When someone makes a claim, always ask yourself: what are they trying to sell me? Everyone is trying to sell you something… otherwise, they wouldn’t be engaging with you in the first place. Much of the time, this will be some kind of political/policy stance, meant to influence you to their side (and reinforce their own opinions too). They may be trying to sell you a physical product, with convenient links on their website. They may even just be sowing chaos for “fun,” like typical online trolls. Some do all of these at once! Alex Jones, the prominent host of InfoWars, has built an empire selling bogus conspiracy theories and physical products. The cornerstone of his legal defense during a custody trial for his children (which he lost) was that he is a “performance artist” and his InfoWars personality is a dramatized character not meant to be taken seriously. This is important context for his legions of dedicated fans, particularly as he continues to insert himself into national politics… as a self-proclaimed cartoon character.
Fear is an incredibly powerful motivator, driving people to want clear-cut and simple solutions (or denials) of their problems. Bad actors thrive in this environment, making it more important than ever to tread lightly and use your tools. If everyone is trying to sell you something, find the “products” that are most legitimately fact-based, helpful, and transparent. If you’re looking at an accurately reported claim [Tool 1], made by a governmental body like the CDC that is typically apolitical and charged with tracking the progress of a pandemic and the nation’s response [Tool 2], then they are most likely trying to “sell” you a fact-based set of recommendations on how to keep yourself safe and improve national outcomes. If you’re looking at a medical claim without cited supporting evidence [Tool 1], by a TV personality with a very poor track record of providing accurate advice [Tool 2], and they receive promotional consideration ($) for touting that product while maintaining their national brand [Tool 3], it’s probably B.S. In his response to a formal complaint by other physicians, Dr. Oz said he presents his claims “without conflict of interest.” Well sure, if you totally ignore the money and airtime; the estimated net worth of Dr. Oz is disputed, but in the tens of millions of dollars at the low end of the range. The most famous huckster in history, P.T. Barnum, recognized that when people are given a choice between attractive “humbug” and cold, hard reality… reality doesn’t stand a chance.
That is a deeply important lesson, and one that brings us to our last point. What are you trying to sell to yourself?

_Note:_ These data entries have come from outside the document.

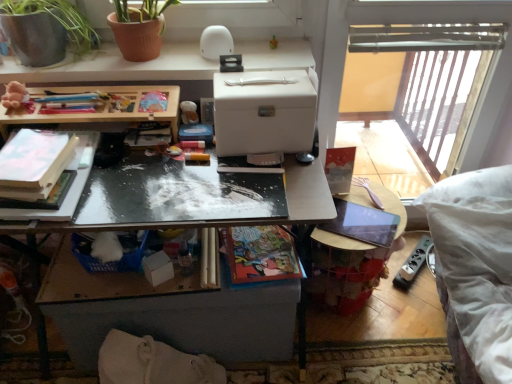
Question: Do you think white matte desk at upper center is within terracotta clay pot at upper left, or outside of it?

Choices:
 (A) outside
 (B) inside

Answer: (A)

Question: In terms of width, does white matte desk at upper center look wider or thinner when compared to terracotta clay pot at upper left?

Choices:
 (A) thin
 (B) wide

Answer: (B)

Question: Which object is the farthest from the matte paper book at center, which is the third book from left to right?

Choices:
 (A) white matte desk at upper center
 (B) terracotta clay pot at upper left
 (C) matte white book at left, the third book positioned from the right
 (D) matte plastic cup at center, the second toy in the front-to-back sequence
 (E) wooden table at center, marked as the 2th table in a top-to-bottom arrangement

Answer: (B)

Question: Based on their relative distances, which object is nearer to the white fabric swivel chair at lower left?

Choices:
 (A) matte plastic cup at center, the first toy positioned from the right
 (B) matte paper book at center, which is the 1th book from right to left
 (C) wooden at upper left, the 1th table from the top
 (D) fluffy beige teddy bear at upper left, the first toy from the left
 (E) terracotta clay pot at upper left

Answer: (B)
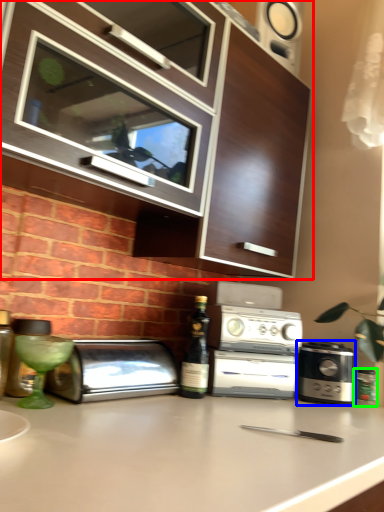
Question: Which is farther away from cabinetry (highlighted by a red box)? kitchen appliance (highlighted by a blue box) or bottle (highlighted by a green box)?

Choices:
 (A) kitchen appliance
 (B) bottle

Answer: (B)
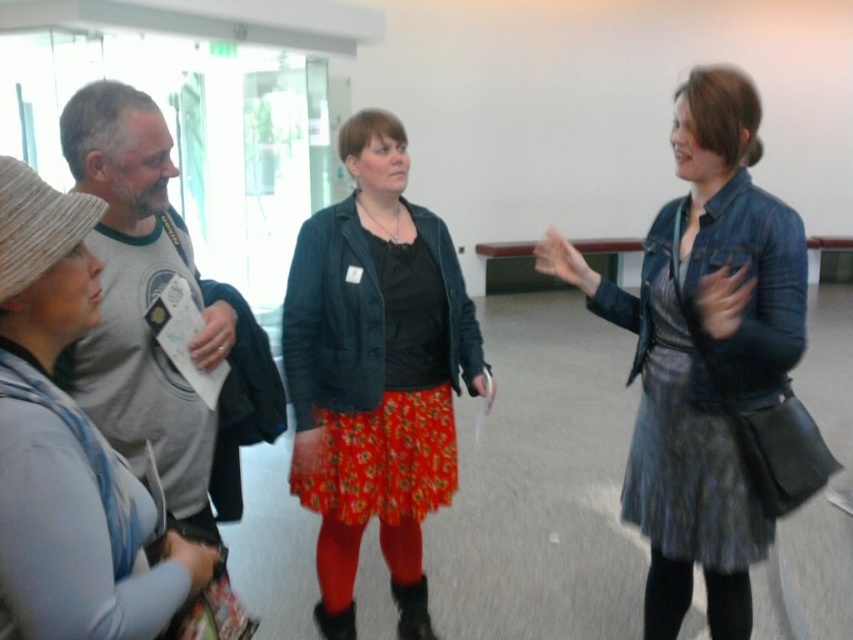
Can you confirm if floral skirt at center is taller than black tights at lower right?

Yes.

Does point (354, 216) lie in front of point (730, 579)?

That is False.

What are the coordinates of `floral skirt at center` in the screenshot? It's located at (375, 372).

Does gray cotton t-shirt at left have a lesser width compared to black tights at lower right?

In fact, gray cotton t-shirt at left might be wider than black tights at lower right.

Is gray cotton t-shirt at left above black tights at lower right?

Indeed, gray cotton t-shirt at left is positioned over black tights at lower right.

Describe the element at coordinates (144, 305) in the screenshot. The height and width of the screenshot is (640, 853). I see `gray cotton t-shirt at left` at that location.

I want to click on gray cotton t-shirt at left, so click(x=144, y=305).

Is point (422, 371) closer to viewer compared to point (177, 253)?

No.

Is point (318, 358) positioned after point (144, 113)?

Yes, it is behind point (144, 113).

Locate an element on the screen. The height and width of the screenshot is (640, 853). floral skirt at center is located at coordinates (375, 372).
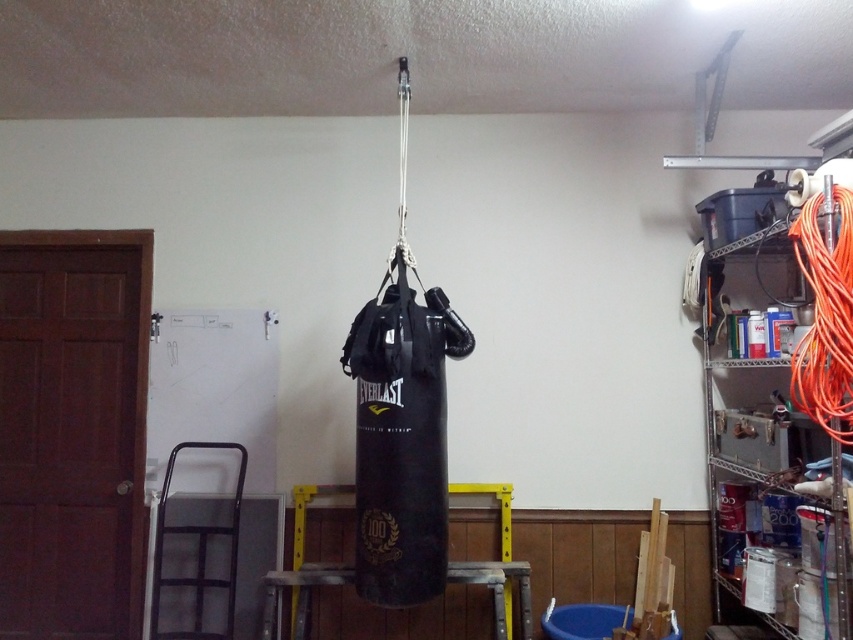
Question: Is orange cable at right bigger than metallic wire shelving at right?

Choices:
 (A) no
 (B) yes

Answer: (A)

Question: Among these objects, which one is farthest from the camera?

Choices:
 (A) orange cable at right
 (B) metallic wire shelving at right

Answer: (B)

Question: Can you confirm if orange cable at right is positioned to the left of metallic wire shelving at right?

Choices:
 (A) no
 (B) yes

Answer: (B)

Question: Is orange cable at right bigger than metallic wire shelving at right?

Choices:
 (A) yes
 (B) no

Answer: (B)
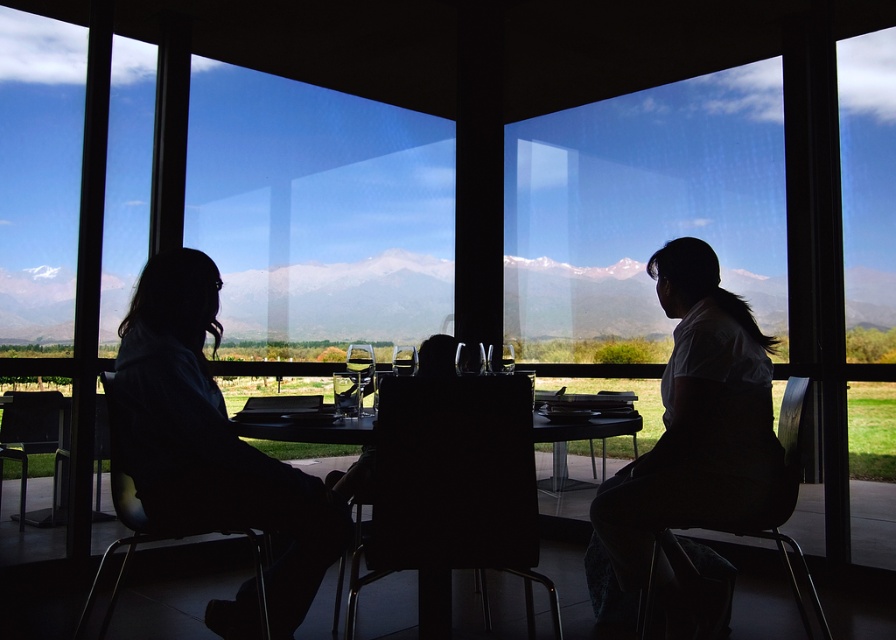
You are standing in the modern glass room and need to place a small vase exactly where the silhouette jacket at center is located. Can you confirm the coordinates for placing the vase?

The coordinates for placing the vase should be at point (211, 440) where the silhouette jacket at center is located.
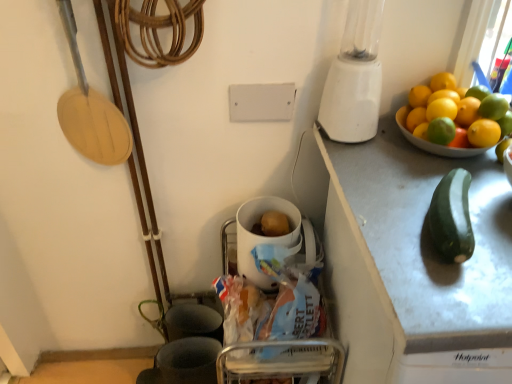
You are a GUI agent. You are given a task and a screenshot of the screen. Output one action in this format:
    pyautogui.click(x=<x>, y=<y>)
    Task: Click on the free space above white glossy mug at center (from a real-world perspective)
    The height and width of the screenshot is (384, 512).
    Given the screenshot: What is the action you would take?
    pyautogui.click(x=268, y=220)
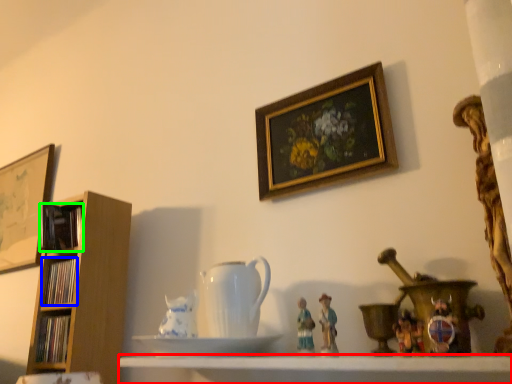
Question: Based on their relative distances, which object is farther from shelf (highlighted by a red box)? Choose from book (highlighted by a blue box) and book (highlighted by a green box).

Choices:
 (A) book
 (B) book

Answer: (B)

Everyone suffers from cognitive biases… it’s just how humans work. We want certain things to be true because they reinforce our values, our self-image, or are otherwise attractive or reassuring. In many cases, bright people with expertise can become even more susceptible to B.S. because they are skilled at motivated reasoning, coming up with justifications for false beliefs that sound plausible but don’t stand up to scrutiny. If you really want something to be true, take a step back and carefully reassess why you want it to be true and the extent to which that influences your view of the claim. Oh man, does this take practice. Motivated reasoning has never been more of an attractive nuisance than it is today in the Misinformation Era of narrowcast media. It is easier than ever to get trapped in an echo chamber of identical, self-reinforcing viewpoints that may or may not correlate with reality. Navigating this strange world, just like success in science, requires an awful lot of humility. Recognize that your expertise is limited, that you are probably wrong about many things in ways both large and small, and that the search for Truth is going to require you to cut through that forest of B.S. seeded daily by swindlers, politicians, and otherwise well-meaning but confused people. Hidden in this shady grove are still some good folks trying to help.
It’s wild out there. Good luck - I believe in you.